Sharing memory through the direct mapping of physical addresses

QNX SDP8.0Programmer's GuideDeveloper
DANGER:

Direct physical mappings are extremely dangerous, especially when the mapped region overlaps RAM and is not used for mapping device memory. The memory manager does not track such mappings as allocations and, thus, the physical memory may be freed and then potentially reallocated while the mappings exist. The implications both to safety and security are severe.

The QNX OS provides better mechanisms for scenarios traditionally handled by such mappings, including typed memory and shared-memory handles.

Let's consider some scenarios.

Scenario 1: communicating using physical addresses

Process A allocates some memory, maps it, determines the physical address, and gives the address to process B so that it can map the memory. Process B uses direct mapping.

What can go wrong in this scenario?

  • There's no memory object, and no lifecycle.
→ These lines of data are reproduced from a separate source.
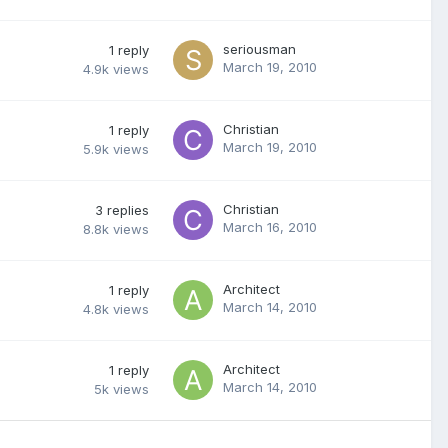
seriousman
1
reply
March 19, 2010
4.9k
views
Christian
1
reply
March 19, 2010
5.9k
views
Christian
3
replies
March 16, 2010
8.8k
views
Architect
1
reply
March 14, 2010
4.8k
views
Architect
1
reply
March 14, 2010
5k
views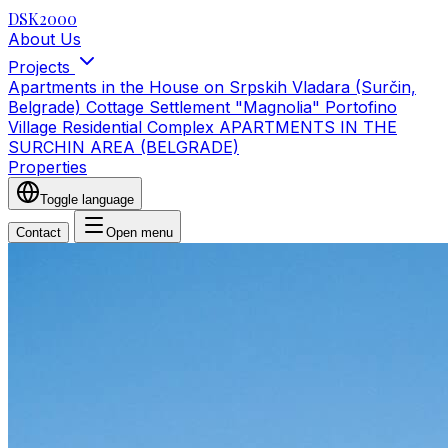
DSK2000
About Us
Projects
Apartments in the House on Srpskih Vladara (Surčin,
Belgrade)
Cottage Settlement "Magnolia"
Portofino
Village Residential Complex
APARTMENTS IN THE
SURCHIN AREA (BELGRADE)
Properties
Toggle language
Contact
Open menu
The kernel doesn't keep track of the object.
  • Process A can free the memory, and the memory could then be given to another process, while B continues to use it. This could cause a process or even the kernel to crash later because of a mishmash of data in the memory object. This type of problem can be very difficult to debug.
  • The memory could be unlocked and then be paged out or replaced. In this case, the physical address given to process B is no longer valid.
  • If process A terminates, its mapping is destroyed, and process B once again has a physical address that's no longer valid.
  • Process B needs the MAP_PHYS ability (see procmgr_ability() in the C Library Reference) to map physical memory anywhere in the system, even if it needs to do so only to access process A's buffer.
  • It's easy to make mistakes, and there's little to no enforcement.

It's a safety and security nightmare!

Scenario 2: mapping into a peer process

Process A allocates memory and uses mmap_peer() to establish a mapping for process B. This scenario isn't as bad as the one above; instead of letting process B map the physical address, process A does it for process B, and then injects the mapping into process B's address space.

What's wrong in this scenario?

  • Process B is completely at the mercy of process A.
  • Process A can map anything anywhere in process B's address space. Even worse, process A can unmap anthing anywhere in process B's address space. Process B may not be ready for the mapping or unmapping.
  • It violates the notion of separation.
  • It violates the principle of least privilege.

At the very least, the processes have to coordinate with each other.